The new Tribunal Regime – time for a new era?

This year has seen a number of changes to employment law already and there is still more to come. We are expecting the new costs regime that will apply to Tribunal claims and the new Employment Tribunal Rules of Procedure to come into force in the summer (towards the end of July). So, what are the changes and what will they mean? Here is a very brief overview…

1.  Costs regime
How it will work:
Claimants will be required to pay a fee when issuing their claim and a further fee just before the hearing.
The amount of the fee payable will depend on the type of claim.  The fee for straightforward (“Level 1”) claims (e.g. claims for breach of contract, unauthorised deductions from wages and holiday pay), will be £160 to issue the claim and £230 for the hearing.  All other claims (“Level 2” claims) – which cover unfair dismissal, discrimination and whistleblowing claims – will be subject to a fee of £250 for issue and £950 for the hearing.  
The issue fee will be paid at the point the claim is submitted to the Tribunal and the hearing fee will become payable between four to six weeks before the hearing.
There are also fees to pay when making certain applications in the course of proceedings (e.g. a £160 charge for an employer to bring a counterclaim for breach of contract).
Tribunal Judges will have the discretion to order the unsuccessful party to reimburse the fees paid by the successful party.     
Advantages for employers:
The requirement to pay a fee on issuing a claim should make claimants think twice before bringing a claim, particularly if they are low paid or concerned about the merits of their case.  However, the level of fees is such that it is unlikely to have a significant impact on high-earners seeking to bring high value claims; it is more likely to impact on the lowest value claims and lead to a reduction in those being issued.
Parties – particularly claimants – will be encouraged to focus on settlement at an early stage in the proceedings, certainly before the hearing fee falls due.  This could have the effect of less claims going to a full hearing.
2.    New procedure rules
Headline points:
Although the final version of the new procedure rules has not been published, the Government has decided to adopt Lord Justice Underhill’s draft rules in the main.  The rules do not contain any transitional provisions, which suggest that they will apply to all cases from the implementation date and not just the cases that are issued after that date.
Once a claim and response have been submitted, the case will first be reviewed by an Employment Judge who will consider, among other things, whether either party’s case (or part of it) has any reasonable prospect of success.  The Judge may dismiss a claim or a response at this stage, in which case, written reasons for the decision will be provided and parties may apply for a hearing to consider whether the claim/response should be allowed to proceed.
Where a deadline applies, the action in question must be taken before 5pm on that day (weekends and bank holidays do not count), whereas parties currently have up until midnight.

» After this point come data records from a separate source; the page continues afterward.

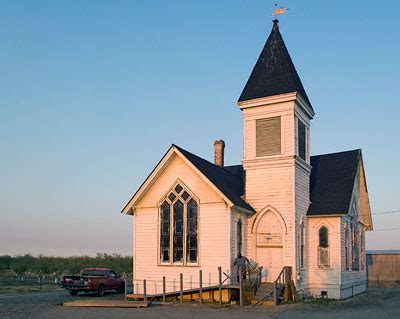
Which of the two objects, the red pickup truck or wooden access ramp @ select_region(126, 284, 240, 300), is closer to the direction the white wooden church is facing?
the wooden access ramp

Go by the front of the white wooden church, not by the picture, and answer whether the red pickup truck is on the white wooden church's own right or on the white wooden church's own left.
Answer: on the white wooden church's own right

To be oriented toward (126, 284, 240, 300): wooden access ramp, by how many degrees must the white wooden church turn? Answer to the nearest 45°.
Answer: approximately 45° to its right

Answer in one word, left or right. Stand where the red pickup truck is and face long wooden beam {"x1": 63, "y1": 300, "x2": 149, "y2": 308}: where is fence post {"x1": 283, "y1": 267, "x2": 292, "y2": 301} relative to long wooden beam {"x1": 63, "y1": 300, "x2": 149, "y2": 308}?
left

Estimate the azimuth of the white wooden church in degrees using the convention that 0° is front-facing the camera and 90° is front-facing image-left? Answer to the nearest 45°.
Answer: approximately 0°

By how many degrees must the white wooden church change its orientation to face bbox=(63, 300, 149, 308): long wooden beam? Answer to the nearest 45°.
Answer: approximately 45° to its right
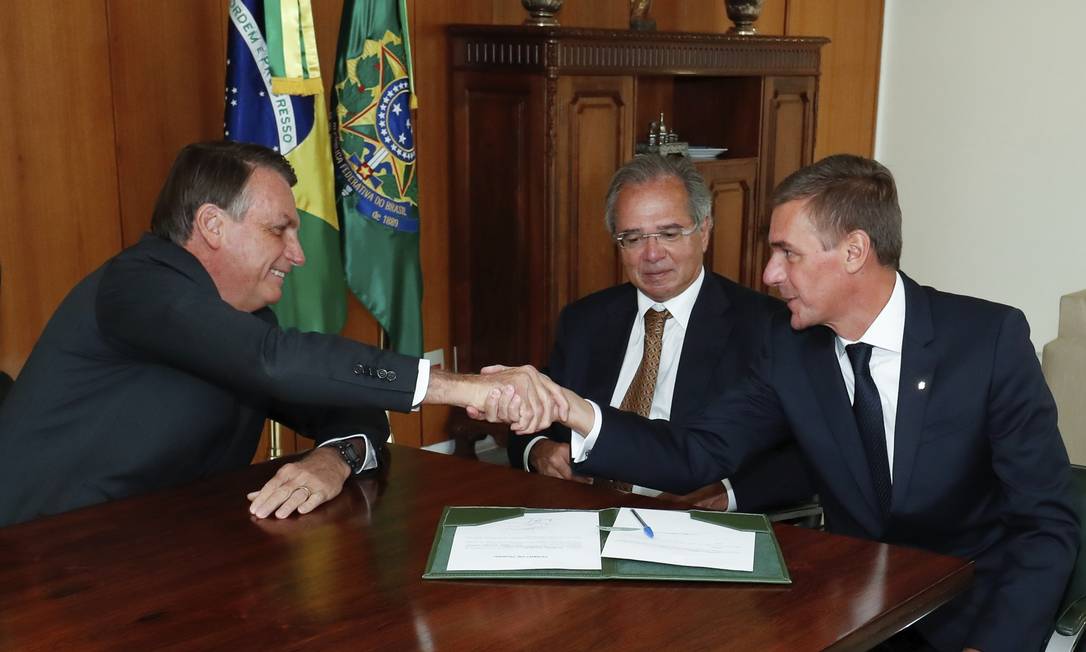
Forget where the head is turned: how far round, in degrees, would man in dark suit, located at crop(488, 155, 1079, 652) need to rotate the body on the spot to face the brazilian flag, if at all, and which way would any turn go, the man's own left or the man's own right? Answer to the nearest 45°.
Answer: approximately 90° to the man's own right

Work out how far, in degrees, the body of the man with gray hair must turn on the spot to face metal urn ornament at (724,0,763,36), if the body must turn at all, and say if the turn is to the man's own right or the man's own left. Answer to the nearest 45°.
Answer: approximately 180°

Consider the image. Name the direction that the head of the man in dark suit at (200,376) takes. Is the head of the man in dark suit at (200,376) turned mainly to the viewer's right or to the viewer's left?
to the viewer's right

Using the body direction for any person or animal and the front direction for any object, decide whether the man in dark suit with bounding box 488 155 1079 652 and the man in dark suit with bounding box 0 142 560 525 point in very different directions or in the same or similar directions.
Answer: very different directions

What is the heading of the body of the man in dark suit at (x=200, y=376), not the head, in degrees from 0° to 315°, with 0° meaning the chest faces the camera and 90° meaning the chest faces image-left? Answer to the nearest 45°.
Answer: approximately 270°

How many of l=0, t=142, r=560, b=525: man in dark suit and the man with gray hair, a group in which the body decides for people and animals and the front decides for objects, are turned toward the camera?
1

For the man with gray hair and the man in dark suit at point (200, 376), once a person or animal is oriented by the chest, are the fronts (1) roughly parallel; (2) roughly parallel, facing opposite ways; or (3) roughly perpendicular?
roughly perpendicular

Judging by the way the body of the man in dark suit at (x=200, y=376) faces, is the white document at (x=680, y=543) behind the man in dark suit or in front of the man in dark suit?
in front

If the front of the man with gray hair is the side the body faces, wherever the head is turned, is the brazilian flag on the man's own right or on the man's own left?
on the man's own right

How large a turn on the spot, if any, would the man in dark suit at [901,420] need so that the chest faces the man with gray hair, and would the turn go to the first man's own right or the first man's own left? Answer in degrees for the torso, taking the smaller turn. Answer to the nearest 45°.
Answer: approximately 90° to the first man's own right

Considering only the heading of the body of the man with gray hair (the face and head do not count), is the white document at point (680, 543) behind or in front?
in front

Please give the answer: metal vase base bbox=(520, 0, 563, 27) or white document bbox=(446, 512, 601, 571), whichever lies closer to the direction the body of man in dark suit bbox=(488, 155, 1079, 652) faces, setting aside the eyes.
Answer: the white document

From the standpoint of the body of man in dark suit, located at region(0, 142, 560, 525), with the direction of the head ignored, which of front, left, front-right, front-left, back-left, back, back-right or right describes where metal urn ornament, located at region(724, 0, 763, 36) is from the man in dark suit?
front-left

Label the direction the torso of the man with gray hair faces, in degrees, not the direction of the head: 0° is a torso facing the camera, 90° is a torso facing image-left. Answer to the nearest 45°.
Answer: approximately 0°
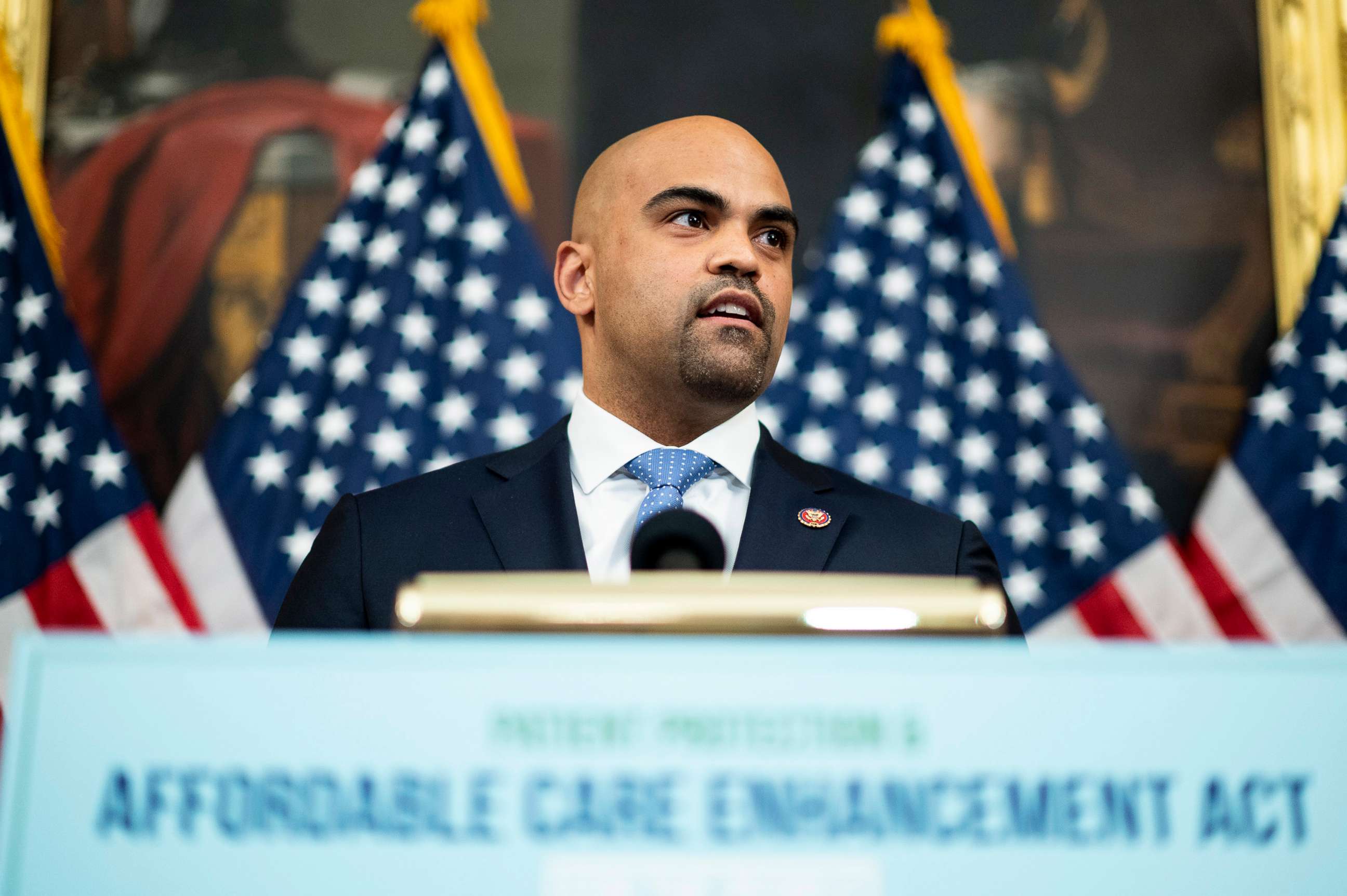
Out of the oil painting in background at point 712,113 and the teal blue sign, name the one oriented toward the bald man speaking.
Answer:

There will be increased flexibility in the case management of matters.  In particular, specified time limits may be shortened or extended regardless of whether the original time limit has expired.  This means that a party who has missed (or is about to miss) a deadline can write to the Tribunal and request an extension.  

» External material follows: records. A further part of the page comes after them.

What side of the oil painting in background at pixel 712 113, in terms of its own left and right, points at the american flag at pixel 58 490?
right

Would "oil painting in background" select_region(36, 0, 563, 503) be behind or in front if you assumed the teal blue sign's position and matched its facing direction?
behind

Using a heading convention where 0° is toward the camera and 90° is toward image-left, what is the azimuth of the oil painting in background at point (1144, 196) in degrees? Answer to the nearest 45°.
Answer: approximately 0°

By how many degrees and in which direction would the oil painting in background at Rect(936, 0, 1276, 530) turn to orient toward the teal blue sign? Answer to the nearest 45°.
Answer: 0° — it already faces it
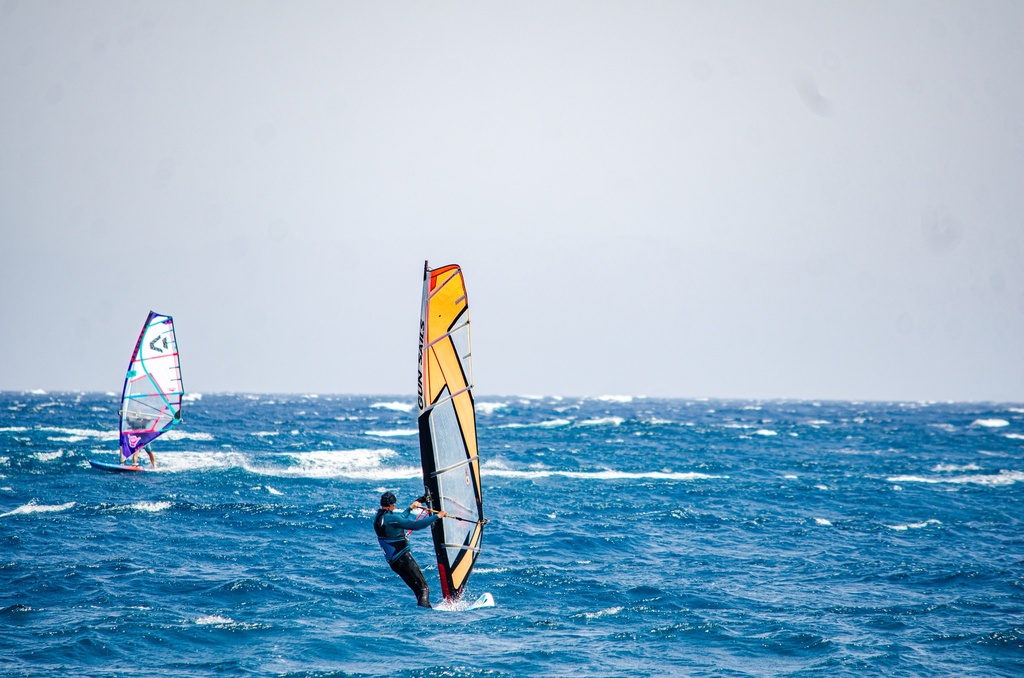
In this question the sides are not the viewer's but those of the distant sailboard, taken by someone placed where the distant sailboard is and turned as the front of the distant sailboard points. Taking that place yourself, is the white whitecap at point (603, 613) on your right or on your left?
on your left

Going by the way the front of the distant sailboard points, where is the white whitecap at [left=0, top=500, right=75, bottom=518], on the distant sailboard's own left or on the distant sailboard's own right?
on the distant sailboard's own left

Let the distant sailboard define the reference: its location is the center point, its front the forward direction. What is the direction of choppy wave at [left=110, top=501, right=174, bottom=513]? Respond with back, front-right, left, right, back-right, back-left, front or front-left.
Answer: left

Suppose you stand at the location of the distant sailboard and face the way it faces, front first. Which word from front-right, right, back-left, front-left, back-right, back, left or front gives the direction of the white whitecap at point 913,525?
back-left

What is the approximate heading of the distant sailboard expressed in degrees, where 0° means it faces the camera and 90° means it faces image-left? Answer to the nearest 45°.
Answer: approximately 90°

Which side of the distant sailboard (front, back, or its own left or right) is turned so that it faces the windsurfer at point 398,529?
left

Claimants will be encouraged to specify the compensation they are claiming when completing the claim form, together with the calculation of that compensation (there is a space for this on the new draft claim form, but completing that section is optional). This ought to help employers to understand, at an early stage, the value of the claim against them.
The two types of existing preliminary hearings (“Case Management Discussions” and “Pre-Hearing Reviews”) will be combined into one form of “Preliminary Hearing”, which will consider any case management issues (currently dealt with in a CMD) alongside matters relating to the detail of the claim itself (currently considered in PHRs).  

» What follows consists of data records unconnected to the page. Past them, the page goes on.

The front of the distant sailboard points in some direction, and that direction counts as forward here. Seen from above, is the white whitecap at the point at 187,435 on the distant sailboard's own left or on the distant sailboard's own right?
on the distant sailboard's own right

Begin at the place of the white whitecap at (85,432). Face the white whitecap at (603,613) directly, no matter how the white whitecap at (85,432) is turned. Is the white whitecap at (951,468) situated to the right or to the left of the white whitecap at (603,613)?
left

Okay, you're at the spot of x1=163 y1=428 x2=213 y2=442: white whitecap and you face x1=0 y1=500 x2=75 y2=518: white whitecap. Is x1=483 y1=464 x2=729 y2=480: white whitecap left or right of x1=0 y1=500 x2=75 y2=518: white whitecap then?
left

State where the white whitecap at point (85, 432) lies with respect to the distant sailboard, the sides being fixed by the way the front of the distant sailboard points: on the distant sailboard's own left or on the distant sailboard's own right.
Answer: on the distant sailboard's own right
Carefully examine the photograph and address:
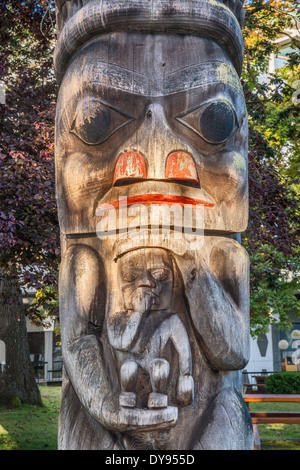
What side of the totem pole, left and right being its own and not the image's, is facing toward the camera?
front

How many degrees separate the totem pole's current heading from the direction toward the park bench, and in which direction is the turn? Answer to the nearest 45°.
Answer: approximately 180°
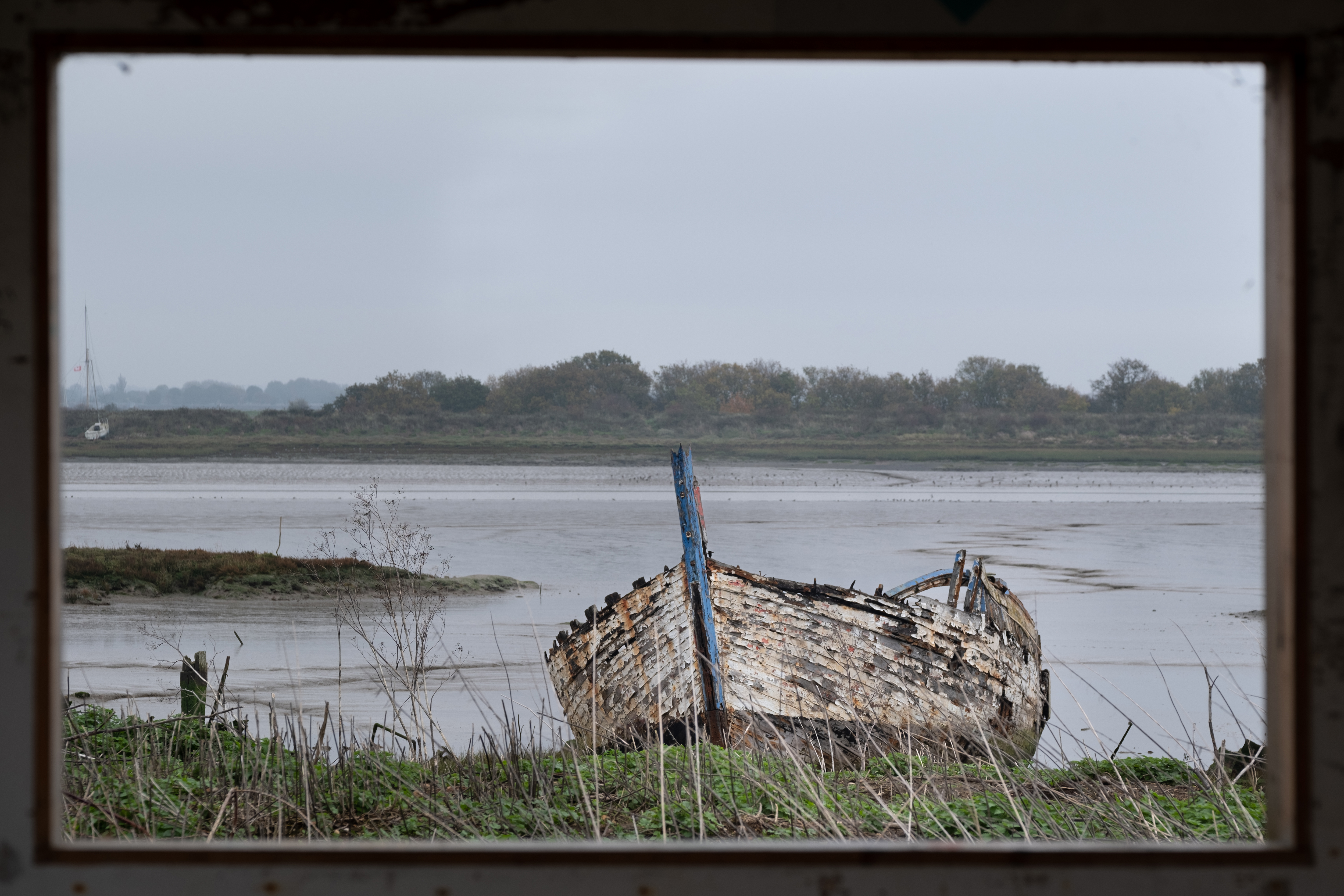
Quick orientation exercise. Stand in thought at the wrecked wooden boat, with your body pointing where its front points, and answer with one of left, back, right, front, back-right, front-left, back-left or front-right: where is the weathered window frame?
front-left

Judges are explicitly mandated to encourage and facilitate the use of alternative forms of dispute resolution (e.g. judicial or mediation).  This goes hand in hand with the new system of issuing claims which will require claimants to first submit certain details of their claim to ACAS and for ACAS to attempt to conciliate before proceedings commence (provided both parties agree to this).  
Pros and cons for employers:
Although the filtering of cases by Judges at an early stage may have the intended effect of weeding out unmerited claims, it is also likely to result in cases becoming more “front-loaded” in terms of costs.  That is, the initial pleadings will be critical documents and parties will need to spend more time and incur more legal costs at the beginning of the matter to ensure that their claim or response is drafted as fully and as well as possible to avoid being struck out at this stage.  The fact that a case may be struck out without the Judge having had an opportunity to consider all of the evidence and make findings of fact has also lead to concerns that this may lead to injustice.
The flexible approach to time limits clearly raises a concern with regard to consistency in that some Tribunals may take a more lenient approach to such matters than others.  It is hoped that such concerns will be addressed by the issue of Guidance from the President of the Employment Tribunal.
Encouragement of claimants to specify the amount of compensation they are claiming (together with justification and calculation) at the point they submit a claim may encourage settlement at an earlier stage.